AIMET features¶
The end goal of the AI Model Efficiency Toolkit (AIMET) is to modify a trained floating point model to run with acceptable performance and accuracy on an edge device (the target device). The AIMET quantization process uses the following tools to achieve this goal.
Quantization simulation¶
Quantization simulation (QuantSim) uses quantization and dequantization (QDQ) operations to mimic quantized behavior on floating-point hardware. To do this, QuantSim adds QDQ nodes to an existing floating point model.
A QuantSim workflow is illustrated here:
Quantization simulation is described in the Quantization simulation guide.
QuantSim saves development time by helping you estimate the accuracy of a quantized model without repeatedly deploying it to quantized hardware.
Accuracy improvement tools¶
Quantizing degrades a model’s accuracy. AIMET implements three types of techniques to restore accuracy to a quantized model:
Post-training quantization (PTQ)
Quantization-aware training (QAT)
Mixed precision
There are no one-size-fits-all rules to dictate in what order to try accuracy improvement techniques. In general, we recommend that for non-LLM models (or any model with fewer than billions of parameters) you try PTQ techniques first, as they require no fine-tuning and less engineering effort (PTQ doesn’t require you to set up and run a training pipeline).
Supported precisions for on-target inference¶
Before applying quantization techniques, identify the computational precisions supported by the target runtimes on which you plan to run inference. For weights and activations, the precisions supported by AIMET are: FP32, FP16, INT16, INT8, and INT4.
Some recent runtimes also support heterogeneous bit-width (also called mixed precision), enabling you to run sensitive operations at a higher precision within your model.

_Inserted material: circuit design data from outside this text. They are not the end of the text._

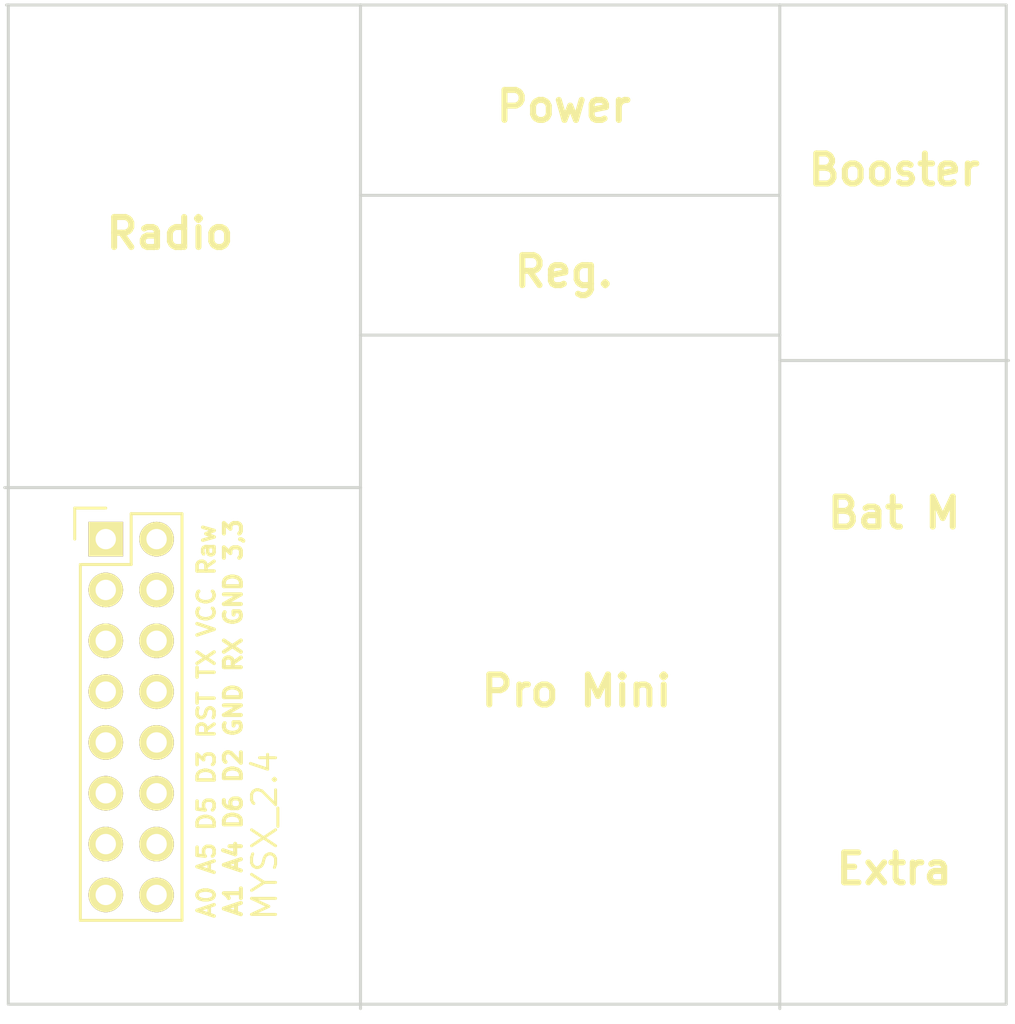
<source format=kicad_pcb>
(kicad_pcb (version 4) (host pcbnew 4.0.4-stable)

  (general
    (links 0)
    (no_connects 2)
    (area 118.771429 59.25 180.408572 116.045)
    (thickness 1.6)
    (drawings 21)
    (tracks 0)
    (zones 0)
    (modules 4)
    (nets 3)
  )

  (page A4)
  (layers
    (0 F.Cu signal)
    (31 B.Cu signal)
    (32 B.Adhes user)
    (33 F.Adhes user)
    (34 B.Paste user)
    (35 F.Paste user hide)
    (36 B.SilkS user)
    (37 F.SilkS user)
    (38 B.Mask user)
    (39 F.Mask user)
    (40 Dwgs.User user)
    (41 Cmts.User user)
    (42 Eco1.User user)
    (43 Eco2.User user)
    (44 Edge.Cuts user)
    (45 Margin user)
    (46 B.CrtYd user)
    (47 F.CrtYd user)
    (48 B.Fab user)
    (49 F.Fab user)
  )

  (setup
    (last_trace_width 0.2)
    (trace_clearance 0.2)
    (zone_clearance 0.2)
    (zone_45_only no)
    (trace_min 0.2)
    (segment_width 0.2)
    (edge_width 0.15)
    (via_size 0.6)
    (via_drill 0.4)
    (via_min_size 0.4)
    (via_min_drill 0.3)
    (uvia_size 0.3)
    (uvia_drill 0.1)
    (uvias_allowed no)
    (uvia_min_size 0.2)
    (uvia_min_drill 0.1)
    (pcb_text_width 0.3)
    (pcb_text_size 1.5 1.5)
    (mod_edge_width 0.15)
    (mod_text_size 1 1)
    (mod_text_width 0.15)
    (pad_size 2.19964 1.50114)
    (pad_drill 0.8001)
    (pad_to_mask_clearance 0.2)
    (aux_axis_origin 0 0)
    (visible_elements 7FFFFFFF)
    (pcbplotparams
      (layerselection 0x010f0_80000001)
      (usegerberextensions false)
      (excludeedgelayer true)
      (linewidth 0.100000)
      (plotframeref false)
      (viasonmask false)
      (mode 1)
      (useauxorigin false)
      (hpglpennumber 1)
      (hpglpenspeed 20)
      (hpglpendiameter 15)
      (hpglpenoverlay 2)
      (psnegative false)
      (psa4output false)
      (plotreference true)
      (plotvalue true)
      (plotinvisibletext false)
      (padsonsilk false)
      (subtractmaskfromsilk false)
      (outputformat 1)
      (mirror false)
      (drillshape 0)
      (scaleselection 1)
      (outputdirectory Gerber/))
  )

  (net 0 "")
  (net 1 +3V3)
  (net 2 GND)

  (net_class Default "This is the default net class."
    (clearance 0.2)
    (trace_width 0.2)
    (via_dia 0.6)
    (via_drill 0.4)
    (uvia_dia 0.3)
    (uvia_drill 0.1)
  )

  (net_class Big ""
    (clearance 0.3)
    (trace_width 0.8)
    (via_dia 0.6)
    (via_drill 0.4)
    (uvia_dia 0.3)
    (uvia_drill 0.1)
    (add_net +3V3)
    (add_net GND)
  )

  (net_class RAW ""
    (clearance 0.2)
    (trace_width 0.4)
    (via_dia 0.6)
    (via_drill 0.4)
    (uvia_dia 0.3)
    (uvia_drill 0.1)
  )

  (net_class SPI ""
    (clearance 0.2)
    (trace_width 0.4)
    (via_dia 0.6)
    (via_drill 0.4)
    (uvia_dia 0.3)
    (uvia_drill 0.1)
  )

  (module Mounting_Holes:MountingHole_2.5mm (layer F.Cu) (tedit 5A887A33) (tstamp 5A887A5F)
    (at 172.085 64.135)
    (descr "Mounting Hole 2.5mm, no annular")
    (tags "mounting hole 2.5mm no annular")
    (attr virtual)
    (fp_text reference REF** (at 0 -3.81) (layer F.SilkS) hide
      (effects (font (size 1 1) (thickness 0.15)))
    )
    (fp_text value MountingHole_2.5mm (at 0 -3.81) (layer F.Fab) hide
      (effects (font (size 1 1) (thickness 0.15)))
    )
    (fp_text user %R (at 1.27 -3.81) (layer F.Fab) hide
      (effects (font (size 1 1) (thickness 0.15)))
    )
    (fp_circle (center 0 0) (end 2.5 0) (layer Cmts.User) (width 0.15))
    (fp_circle (center 0 0) (end 2.75 0) (layer F.CrtYd) (width 0.05))
    (pad 1 np_thru_hole circle (at 0 0) (size 2.5 2.5) (drill 2.5) (layers *.Cu *.Mask))
  )

  (module Mounting_Holes:MountingHole_2.5mm (layer F.Cu) (tedit 5A887A33) (tstamp 5A887A58)
    (at 172.18 109.79)
    (descr "Mounting Hole 2.5mm, no annular")
    (tags "mounting hole 2.5mm no annular")
    (attr virtual)
    (fp_text reference REF** (at -4.445 5.08) (layer F.SilkS) hide
      (effects (font (size 1 1) (thickness 0.15)))
    )
    (fp_text value MountingHole_2.5mm (at 0 3.5) (layer F.Fab) hide
      (effects (font (size 1 1) (thickness 0.15)))
    )
    (fp_text user %R (at -0.635 5.08) (layer F.Fab) hide
      (effects (font (size 1 1) (thickness 0.15)))
    )
    (fp_circle (center 0 0) (end 2.5 0) (layer Cmts.User) (width 0.15))
    (fp_circle (center 0 0) (end 2.75 0) (layer F.CrtYd) (width 0.05))
    (pad 1 np_thru_hole circle (at 0 0) (size 2.5 2.5) (drill 2.5) (layers *.Cu *.Mask))
  )

  (module mysensors_connectors:MYSX_2.4 locked (layer F.Cu) (tedit 5A74BB5D) (tstamp 5A749FEE)
    (at 129.51 88.3)
    (descr "Through hole pin header")
    (tags "pin header MYSX 2.4")
    (path /5913589B)
    (fp_text reference P2 (at -0.605 -1.94) (layer F.SilkS) hide
      (effects (font (size 1 1) (thickness 0.15)))
    )
    (fp_text value MYSX_2.4 (at 7.94 14.81 90) (layer F.SilkS)
      (effects (font (size 1.2 1.2) (thickness 0.15)))
    )
    (fp_text user 2.4 (at 3.38 -2.32) (layer Cmts.User) hide
      (effects (font (size 1 1) (thickness 0.15)))
    )
    (fp_line (start -2.54 -2.54) (end -2.54 20.32) (layer F.CrtYd) (width 0.05))
    (fp_line (start 5.08 -2.54) (end 5.08 20.32) (layer F.CrtYd) (width 0.05))
    (fp_line (start -2.54 -2.54) (end 5.08 -2.54) (layer F.CrtYd) (width 0.05))
    (fp_line (start -2.54 20.32) (end 5.08 20.32) (layer F.CrtYd) (width 0.05))
    (fp_line (start -1.27 1.27) (end -1.27 19.05) (layer F.SilkS) (width 0.15))
    (fp_line (start -1.27 19.05) (end 3.81 19.05) (layer F.SilkS) (width 0.15))
    (fp_line (start 3.81 19.05) (end 3.81 -1.27) (layer F.SilkS) (width 0.15))
    (fp_line (start 3.81 -1.27) (end 1.27 -1.27) (layer F.SilkS) (width 0.15))
    (fp_line (start 0 -1.55) (end -1.55 -1.55) (layer F.SilkS) (width 0.15))
    (fp_line (start 1.27 -1.27) (end 1.27 1.27) (layer F.SilkS) (width 0.15))
    (fp_line (start 1.27 1.27) (end -1.27 1.27) (layer F.SilkS) (width 0.15))
    (fp_line (start -1.55 -1.55) (end -1.55 0) (layer F.SilkS) (width 0.15))
    (pad 16 thru_hole oval (at 2.54 17.78) (size 1.7272 1.7272) (drill 1.016) (layers *.Cu *.Mask F.SilkS))
    (pad 15 thru_hole oval (at 0 17.78) (size 1.7272 1.7272) (drill 1.016) (layers *.Cu *.Mask F.SilkS))
    (pad 14 thru_hole oval (at 2.54 15.24) (size 1.7272 1.7272) (drill 1.016) (layers *.Cu *.Mask F.SilkS))
    (pad 13 thru_hole oval (at 0 15.24) (size 1.7272 1.7272) (drill 1.016) (layers *.Cu *.Mask F.SilkS))
    (pad 12 thru_hole oval (at 2.54 12.7) (size 1.7272 1.7272) (drill 1.016) (layers *.Cu *.Mask F.SilkS))
    (pad 11 thru_hole oval (at 0 12.7) (size 1.7272 1.7272) (drill 1.016) (layers *.Cu *.Mask F.SilkS))
    (pad 10 thru_hole oval (at 2.54 10.16) (size 1.7272 1.7272) (drill 1.016) (layers *.Cu *.Mask F.SilkS))
    (pad 9 thru_hole oval (at 0 10.16) (size 1.7272 1.7272) (drill 1.016) (layers *.Cu *.Mask F.SilkS))
    (pad 1 thru_hole rect (at 0 0) (size 1.7272 1.7272) (drill 1.016) (layers *.Cu *.Mask F.SilkS))
    (pad 2 thru_hole oval (at 2.54 0) (size 1.7272 1.7272) (drill 1.016) (layers *.Cu *.Mask F.SilkS)
      (net 1 +3V3))
    (pad 3 thru_hole oval (at 0 2.54) (size 1.7272 1.7272) (drill 1.016) (layers *.Cu *.Mask F.SilkS)
      (net 1 +3V3))
    (pad 4 thru_hole oval (at 2.54 2.54) (size 1.7272 1.7272) (drill 1.016) (layers *.Cu *.Mask F.SilkS)
      (net 2 GND))
    (pad 5 thru_hole oval (at 0 5.08) (size 1.7272 1.7272) (drill 1.016) (layers *.Cu *.Mask F.SilkS))
    (pad 6 thru_hole oval (at 2.54 5.08) (size 1.7272 1.7272) (drill 1.016) (layers *.Cu *.Mask F.SilkS))
    (pad 7 thru_hole oval (at 0 7.62) (size 1.7272 1.7272) (drill 1.016) (layers *.Cu *.Mask F.SilkS))
    (pad 8 thru_hole oval (at 2.54 7.62) (size 1.7272 1.7272) (drill 1.016) (layers *.Cu *.Mask F.SilkS)
      (net 2 GND))
    (model Pin_Headers.3dshapes/Pin_Header_Straight_2x08.wrl
      (at (xyz 0.05 -0.35 0))
      (scale (xyz 1 1 1))
      (rotate (xyz 0 0 90))
    )
  )

  (module Mounting_Holes:MountingHole_2.5mm (layer F.Cu) (tedit 5A887A33) (tstamp 5A887A23)
    (at 127 109.22)
    (descr "Mounting Hole 2.5mm, no annular")
    (tags "mounting hole 2.5mm no annular")
    (attr virtual)
    (fp_text reference REF** (at -4.445 5.08) (layer F.SilkS) hide
      (effects (font (size 1 1) (thickness 0.15)))
    )
    (fp_text value MountingHole_2.5mm (at 0 3.5) (layer F.Fab) hide
      (effects (font (size 1 1) (thickness 0.15)))
    )
    (fp_text user %R (at -0.635 5.08) (layer F.Fab) hide
      (effects (font (size 1 1) (thickness 0.15)))
    )
    (fp_circle (center 0 0) (end 2.5 0) (layer Cmts.User) (width 0.15))
    (fp_circle (center 0 0) (end 2.75 0) (layer F.CrtYd) (width 0.05))
    (pad 1 np_thru_hole circle (at 0 0) (size 2.5 2.5) (drill 2.5) (layers *.Cu *.Mask))
  )

  (gr_text Booster (at 168.91 69.85) (layer F.SilkS)
    (effects (font (size 1.5 1.5) (thickness 0.3)))
  )
  (gr_text "Bat M" (at 168.91 86.995) (layer F.SilkS)
    (effects (font (size 1.5 1.5) (thickness 0.3)))
  )
  (gr_text Extra (at 168.91 104.775) (layer F.SilkS)
    (effects (font (size 1.5 1.5) (thickness 0.3)))
  )
  (gr_text "Pro Mini" (at 153.035 95.885) (layer F.SilkS)
    (effects (font (size 1.5 1.5) (thickness 0.3)))
  )
  (gr_text Reg. (at 152.4 74.93) (layer F.SilkS)
    (effects (font (size 1.5 1.5) (thickness 0.3)))
  )
  (gr_text Power (at 152.4 66.675) (layer F.SilkS)
    (effects (font (size 1.5 1.5) (thickness 0.3)))
  )
  (gr_text "Radio\n" (at 132.715 73.025) (layer F.SilkS)
    (effects (font (size 1.5 1.5) (thickness 0.3)))
  )
  (gr_line (start 163.195 79.375) (end 174.625 79.375) (layer Edge.Cuts) (width 0.15))
  (gr_line (start 142.24 71.12) (end 163.195 71.12) (layer Edge.Cuts) (width 0.15))
  (gr_line (start 142.24 85.725) (end 142.24 111.76) (layer Edge.Cuts) (width 0.15))
  (gr_line (start 163.195 78.105) (end 163.195 111.76) (layer Edge.Cuts) (width 0.15))
  (gr_line (start 163.195 78.105) (end 163.195 61.595) (layer Edge.Cuts) (width 0.15))
  (gr_line (start 142.24 78.105) (end 163.195 78.105) (layer Edge.Cuts) (width 0.15))
  (gr_line (start 142.24 85.725) (end 142.24 61.595) (layer Edge.Cuts) (width 0.15))
  (gr_line (start 124.46 85.725) (end 142.24 85.725) (layer Edge.Cuts) (width 0.15))
  (gr_text "A1 A4 D6 D2 GND RX GND 3,3" (at 135.88 97.23 90) (layer F.SilkS)
    (effects (font (size 0.85 0.85) (thickness 0.2)))
  )
  (gr_text "A0 A5 D5 D3 RST TX VCC Raw" (at 134.54 97.4 90) (layer F.SilkS)
    (effects (font (size 0.85 0.85) (thickness 0.175)))
  )
  (gr_line (start 124.64 111.54) (end 124.64 61.6) (angle 90) (layer Edge.Cuts) (width 0.15))
  (gr_line (start 174.51 111.54) (end 124.64 111.54) (angle 90) (layer Edge.Cuts) (width 0.15))
  (gr_line (start 174.51 61.61) (end 174.51 111.54) (angle 90) (layer Edge.Cuts) (width 0.15))
  (gr_line (start 124.55 61.61) (end 174.51 61.61) (angle 90) (layer Edge.Cuts) (width 0.15))

)

</source>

Precisions supported by AIMET for inference on target runtimes like Qualcomm® AI Engine Direct are:
Precision format |
Weights |
Activations |
---|---|---|
Floating-point (No quantization) |
FP16 |
FP16 |
Integer (quantized W8A16) |
INT8 |
INT16 |
Integer (quantized W8A8) |
INT8 |
INT8 |
Integer (quantized W4A8) |
INT4 |
INT8 |
Post-training quantization¶
Post-training quantization (PTQ) techniques make a model more quantization-friendly without requiring model retraining or fine-tuning. PTQ is a preferred tool in the quantization workflow because it is efficient and easy to use and does not require model training.
The PTQ workflow is illustrated here:
Post-training quantization techniques are among those described in Optimization techniques.
Quantization-aware training¶
Quatization-aware training (QAT) enables you to fine-tune a model with QDQ operations inserted in the model graph. In effect, QAT makes the model parameters robust to quantization noise.
Compared to PTQ:
QAT requires a training pipeline and dataset
QAT takes longer because it needs some training to fine-tune the quantized model
QAT requires hyper parameters search
However, QAT can provide better accuracy than PTQ, especially at lower bit-widths.
A typical QAT workflow is illustrated here:
Quantization-aware training is described in Quantization aware training.
Mixed precision¶
AIMET’s mixed precision tools help you identify sensitive layers in the model and run these layers at higher precisions, achieving higher accuracy with a smaller model.
Mixed precision in AIMET follows the following steps,
Create the QuantSim object with a base precision
Set the model to run in mixed precision by changing the bitwidth of relevant activation and param quantizers
Calibrate and simulate the accuracy of the mixed precision model
Export the artifacts which can be used by backend tools like QNN to run the model in mixed precision
Mixed precision tools and techniques are described in Mixed precision.
Export tools¶
Once a simulated quatized model has recovered sufficient accuracy in QuantSim, it must be installed on a target device to test performance (and for final deployment, once performance is deemed adequate). AIMET provides an export API to generate the device-ready model.
And finally, you load the exported quantized model onto a target device. Qualcomm provides two paths to do this: Qualcomm® AI Hub, a cloud based lab; and Qualcomm® AI Engine Direct SDK for deploying directly to your own devices.
While not a part of AIMET, these paths – especially Qualcomm® AI Hub – provide a convenient way to implement a load-and-run cycle to test inference performance on a target device.
Export API¶
AIMET provides an API for exporting a QuantSim model to a device-runnable quantized model. The API generates the quantized model and a JSON-formatted encodings file containing the min, max, scale, and offset parameters of the QuantSim model’s quantizer nodes.
Deployment paths¶
- Qualcomm® AI Hub
Lets you deploy a model on a any of a number of Qualcomm chipset devices in a managed lab in the cloud. Behind the scenes, Qualcomm® AI Hub uses the Qualcomm® AI Engine Direct SDK to load your model.
- Qualcomm® AI Engine Direct SDK
A toolkit for deploying a model to your own device.